The purpose of this Data Science project is to predict the profits made by a movie based on the budget allocation. The motivation to work on that topic is first due to our firm interest of the Film industry; even if we do not look at the same movie genres, we both spend some of our spare time to enrich our knowledge in this area. Movies are a way of expressing oneself, sending messages, and showing what is happening worldwide.
Besides our interests, we thought that this project would be a great way to bring together our hobby and the practical business aspects. We both study Management (specialized in Business Analytics), so we wanted to work on something business-related. It is difficult to find relevant and free available data on the web; however, we could find some great datasets about movie budgets, profits, genres & characters. Trying to predict profits based on initial budget is something crucial that can be replicable in other business contexts.
Moreover, thanks to the many aspects of movies (different variables such as genres, the main characters…) we could deepen our analysis to see whether there were other correlations, other variables that impacted the relation. Of course, it is quite straight-forward to think about a positive relation between budget size & profits, but we wanted to see if this relation was significant.
Our research questions are the following:
Do budgets positively correlate with profits?
Could we predict the profits a movie will make based on its budget allocation?

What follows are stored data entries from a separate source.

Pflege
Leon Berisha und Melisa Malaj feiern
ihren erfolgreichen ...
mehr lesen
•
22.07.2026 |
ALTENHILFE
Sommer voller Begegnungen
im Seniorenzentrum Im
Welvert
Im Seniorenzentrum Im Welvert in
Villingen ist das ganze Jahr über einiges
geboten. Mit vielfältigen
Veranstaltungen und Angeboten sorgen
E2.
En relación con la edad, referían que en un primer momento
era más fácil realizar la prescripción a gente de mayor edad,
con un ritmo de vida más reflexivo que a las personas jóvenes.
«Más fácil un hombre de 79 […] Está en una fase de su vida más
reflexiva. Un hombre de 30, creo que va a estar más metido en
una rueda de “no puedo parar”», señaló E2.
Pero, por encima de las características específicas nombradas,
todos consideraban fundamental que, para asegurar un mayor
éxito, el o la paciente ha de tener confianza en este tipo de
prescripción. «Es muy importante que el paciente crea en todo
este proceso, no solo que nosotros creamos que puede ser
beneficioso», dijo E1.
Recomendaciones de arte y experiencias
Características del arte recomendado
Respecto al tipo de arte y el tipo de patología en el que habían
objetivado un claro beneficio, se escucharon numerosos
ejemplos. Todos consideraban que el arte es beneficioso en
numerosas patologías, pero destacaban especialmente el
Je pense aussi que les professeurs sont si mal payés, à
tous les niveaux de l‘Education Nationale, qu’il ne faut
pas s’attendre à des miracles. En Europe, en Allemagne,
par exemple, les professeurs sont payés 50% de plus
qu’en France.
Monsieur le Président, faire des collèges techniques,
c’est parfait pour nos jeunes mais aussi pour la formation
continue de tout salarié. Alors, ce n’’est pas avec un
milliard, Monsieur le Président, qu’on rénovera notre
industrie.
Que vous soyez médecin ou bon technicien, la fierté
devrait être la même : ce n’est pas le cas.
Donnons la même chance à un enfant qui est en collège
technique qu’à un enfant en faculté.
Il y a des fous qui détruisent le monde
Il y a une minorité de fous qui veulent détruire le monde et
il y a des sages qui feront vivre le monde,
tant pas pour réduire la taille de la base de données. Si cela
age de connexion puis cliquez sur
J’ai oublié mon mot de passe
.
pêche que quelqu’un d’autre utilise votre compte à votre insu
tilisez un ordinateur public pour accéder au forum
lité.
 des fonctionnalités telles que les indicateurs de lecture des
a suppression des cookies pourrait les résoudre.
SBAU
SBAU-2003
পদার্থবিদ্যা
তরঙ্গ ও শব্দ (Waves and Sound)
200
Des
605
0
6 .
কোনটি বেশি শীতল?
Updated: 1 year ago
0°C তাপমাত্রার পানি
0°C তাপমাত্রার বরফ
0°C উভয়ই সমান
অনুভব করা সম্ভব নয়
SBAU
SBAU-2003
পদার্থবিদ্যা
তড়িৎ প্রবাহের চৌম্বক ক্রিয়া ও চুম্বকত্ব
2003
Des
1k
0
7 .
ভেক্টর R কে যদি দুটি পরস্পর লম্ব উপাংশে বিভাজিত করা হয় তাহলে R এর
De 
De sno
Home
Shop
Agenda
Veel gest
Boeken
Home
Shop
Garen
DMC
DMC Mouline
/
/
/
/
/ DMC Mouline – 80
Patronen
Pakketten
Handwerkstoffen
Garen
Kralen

Does this prediction change regarding the movie genre?
Does this prediction change when looking at the gender type of the main characters?
Could we spot some differences in the budget effect based on the production studio?

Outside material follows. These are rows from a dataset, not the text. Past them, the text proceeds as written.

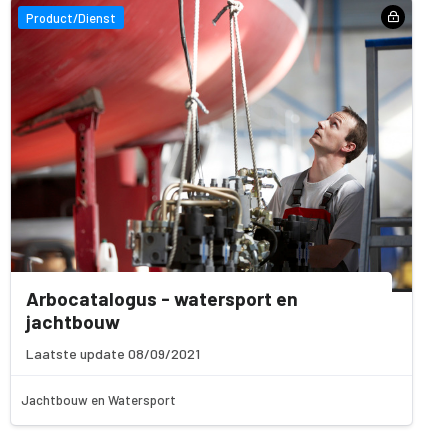
Product/Dienst
Arbocatalogus - watersport en
jachtbouw
Laatste update 08/09/2021
Jachtbouw en Watersport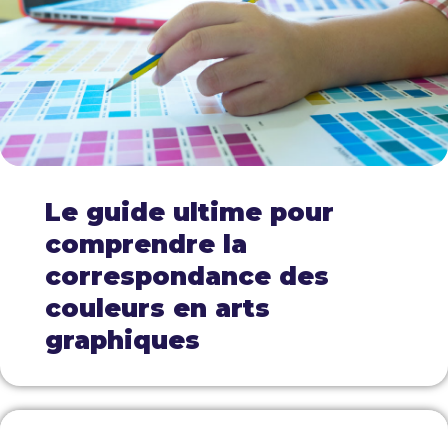
Le guide ultime pour
comprendre la
correspondance des
couleurs en arts
graphiques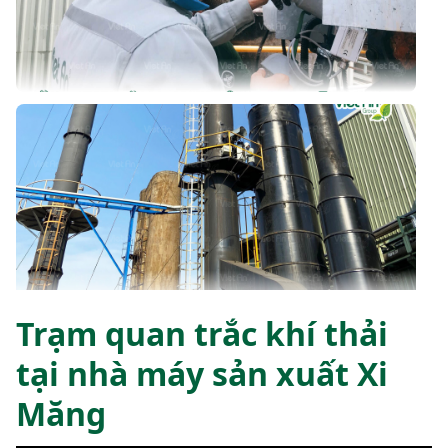
Trạm quan trắc khí thải
tại nhà máy sản xuất Xi
Măng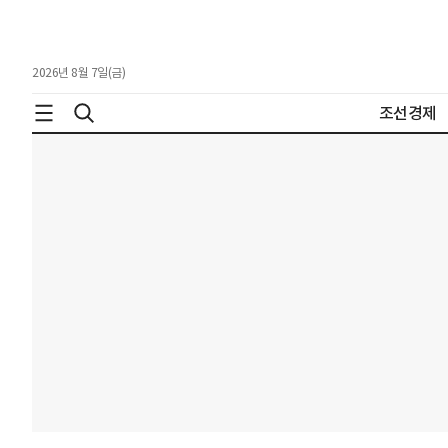
2026년 8월 7일(금)
조선경제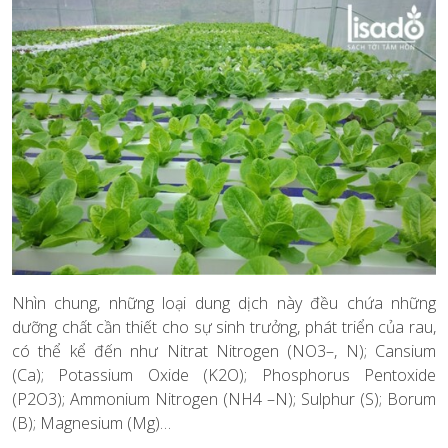
Nhìn chung, những loại dung dịch này đều chứa những
dưỡng chất cần thiết cho sự sinh trưởng, phát triển của rau,
có thể kể đến như Nitrat Nitrogen (NO3–, N); Cansium
(Ca); Potassium Oxide (K2O); Phosphorus Pentoxide
(P2O3); Ammonium Nitrogen (NH4 –N); Sulphur (S); Borum
(B); Magnesium (Mg)…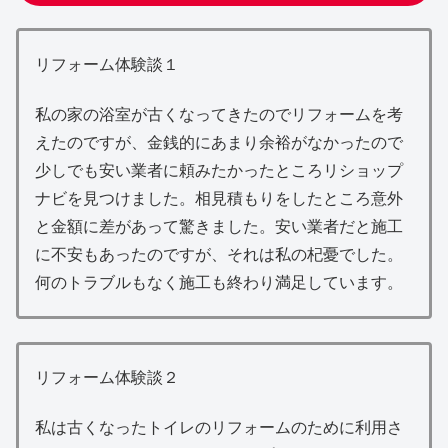
リフォーム体験談１
私の家の浴室が古くなってきたのでリフォームを考
えたのですが、金銭的にあまり余裕がなかったので
少しでも安い業者に頼みたかったところリショップ
ナビを見つけました。相見積もりをしたところ意外
と金額に差があって驚きました。安い業者だと施工
に不安もあったのですが、それは私の杞憂でした。
何のトラブルもなく施工も終わり満足しています。
リフォーム体験談２
私は古くなったトイレのリフォームのために利用さ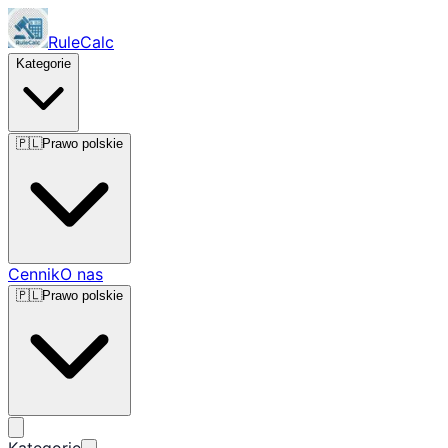
RuleCalc
Kategorie
🇵🇱
Prawo polskie
Cennik
O nas
🇵🇱
Prawo polskie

Which other aspects could increase the chances of a profitable movie? (for production studios that do not have big budgets)

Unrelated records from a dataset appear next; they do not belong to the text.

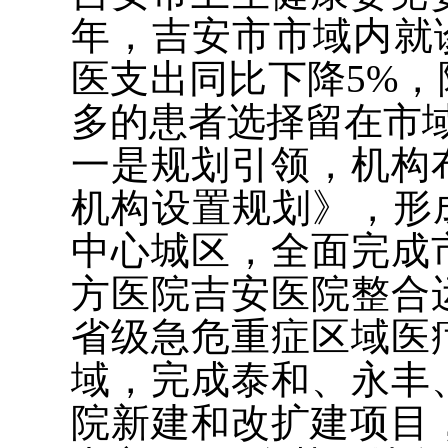
年，吉安市市域内就
医支出同比下降5%
多的患者选择留在市
一是规划引领，机构
机构设置规划》，形
中心城区，全面完成
方医院吉安医院整合
省级急危重症区域医
域，完成泰和、永丰
院新建和改扩建项目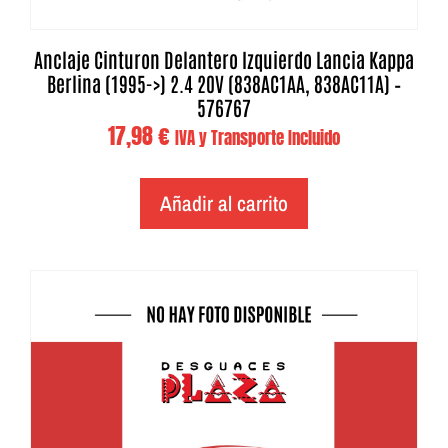
Anclaje Cinturon Delantero Izquierdo Lancia Kappa
Berlina (1995->) 2.4 20V (838AC1AA, 838AC11A) –
576767
17,98
€
IVA y Transporte Incluido
Añadir al carrito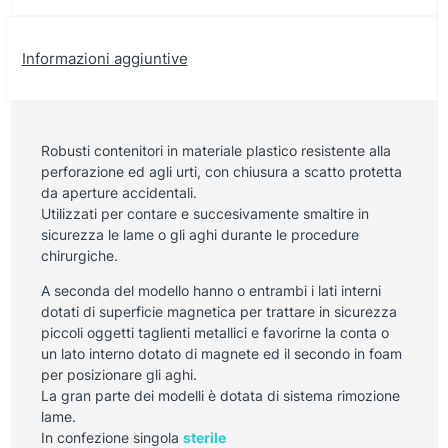
Informazioni aggiuntive
Robusti contenitori in materiale plastico resistente alla
perforazione ed agli urti, con chiusura a scatto protetta
da aperture accidentali.
Utilizzati per contare e succesivamente smaltire in
sicurezza le lame o gli aghi durante le procedure
chirurgiche.
A seconda del modello hanno o entrambi i lati interni
dotati di superficie magnetica per trattare in sicurezza
piccoli oggetti taglienti metallici e favorirne la conta o
un lato interno dotato di magnete ed il secondo in foam
per posizionare gli aghi.
La gran parte dei modelli è dotata di sistema rimozione
lame.
In confezione singola
sterile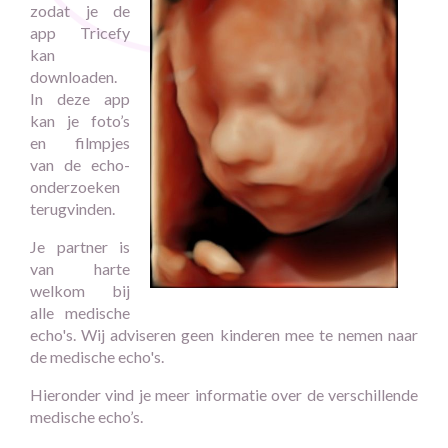
zodat je de
app Tricefy
kan
downloaden.
In deze app
kan je foto’s
en filmpjes
van de echo-
onderzoeken
terugvinden.
Je partner is
van harte
welkom bij
alle medische
echo's. Wij adviseren geen kinderen mee te nemen naar
de medische echo's.
Hieronder vind je meer informatie over de verschillende
medische echo’s.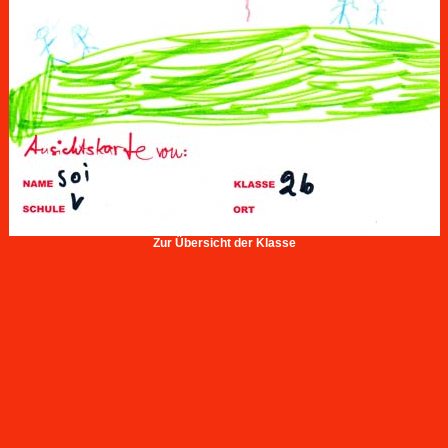
Zur Übersicht der Klasse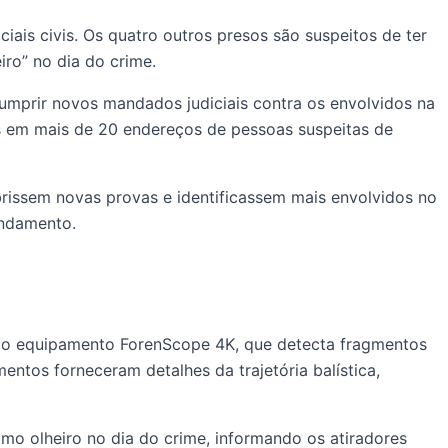
iais civis. Os quatro outros presos são suspeitos de ter
ro” no dia do crime.
umprir novos mandados judiciais contra os envolvidos na
cas em mais de 20 endereços de pessoas suspeitas de
rissem novas provas e identificassem mais envolvidos no
andamento.
mo o equipamento ForenScope 4K, que detecta fragmentos
tos forneceram detalhes da trajetória balística,
omo olheiro no dia do crime, informando os atiradores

After explaining our datasets (what variable they contain, the number of observations, how we linked different tables), we will start with the exploratory data analysis. The purpose is to have an overview of our data, to understand global correlations, numbers, so that we can get some initial insights. Then, we will dive into the core analysis part, so that we can answer our research questions. We will mostly use statistical models to represent these relationships and analyze the effects when other variables are considered before concluding with our final analysis.